Source passage =>
= Beginning of Section =

Cultivating 21st Century Capabilities

Cultivating 21st Century Capabilities

Context: 

We want our organizations to be “fit for the future”—resilient, inventive, engaging, and responsible.  We want every person to bring his or her full ingenuity, passion, and initiative to work every day.  Yet, few leaders and organizations have applied much ingenuity or attention to developing human beings who are fit to lead, invent and inspire in today’s “creative economy.”

Management training and development has traditionally focused on helping leaders to develop a particular portfolio of cognitive skills: left-brain thinking, deductive reasoning, analytical problem solving, and solutions engineering. Twenty-first-century leaders require new intellectual capabilities, including …

  • Reflective thinking (consciously examining deep assumptions, getting at root causes)
  • Systems thinking (understanding and architecting complex social systems)
  • Design thinking (exploiting creative disciplines in problem-solving)
  • Emotional intelligence (an ability to understand and shape human emotions to productive ends)

= End of Section =

Data listing =>
= Beginning of Section =

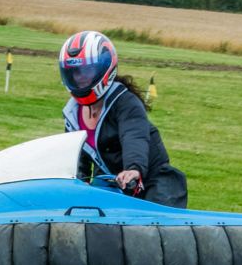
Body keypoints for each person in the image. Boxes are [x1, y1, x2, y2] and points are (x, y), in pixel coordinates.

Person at [59, 30, 188, 208]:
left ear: (104, 69)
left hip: (153, 180)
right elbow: (78, 156)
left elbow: (134, 136)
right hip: (111, 181)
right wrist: (79, 182)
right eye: (75, 72)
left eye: (86, 70)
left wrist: (133, 169)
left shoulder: (125, 102)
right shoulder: (72, 113)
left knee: (152, 225)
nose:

= End of Section =

Work instructions =>
1. Reproduce the passage on 21st-century capabilities word for word, from "We want our" to "at root causes)".
2. Supply the next part of the text on cultivating 21st-century leadership capabilities, beginning after its final line.

Responses by task =>
1.
We want our organizations to be “fit for the future”—resilient, inventive, engaging, and responsible.  We want every person to bring his or her full ingenuity, passion, and initiative to work every day.  Yet, few leaders and organizations have applied much ingenuity or attention to developing human beings who are fit to lead, invent and inspire in today’s “creative economy.”

Management training and development has traditionally focused on helping leaders to develop a particular portfolio of cognitive skills: left-brain thinking, deductive reasoning, analytical problem solving, and solutions engineering. Twenty-first-century leaders require new intellectual capabilities, including …

  • Reflective thinking (consciously examining deep assumptions, getting at root causes)

2.
  • Spiritual intelligence (an ability to apply ethical thinking to business dilemmas, and to imbue work with purpose and meaning)
  • Social intelligence (an ability to use the new tools of the “social web” to create organizations that are transparent, flexible, meritocratic and collaborative).

These, and other, human capabilities will be increasingly critical to organizational success in a high-change, high-accountability environment.  Unfortunately, there is little in the average business school curriculum or corporate training program that cultivates these, and other, essential capabilities.

Challenge Question: 

What will it take to develop and support the sort of leaders who be capable of guiding 21st century organizations?  Or, in other words, how do we fundamentally rethink management education, training, and development (indeed, all education, training, and development) to revitalize the “supply side” of the creative economy?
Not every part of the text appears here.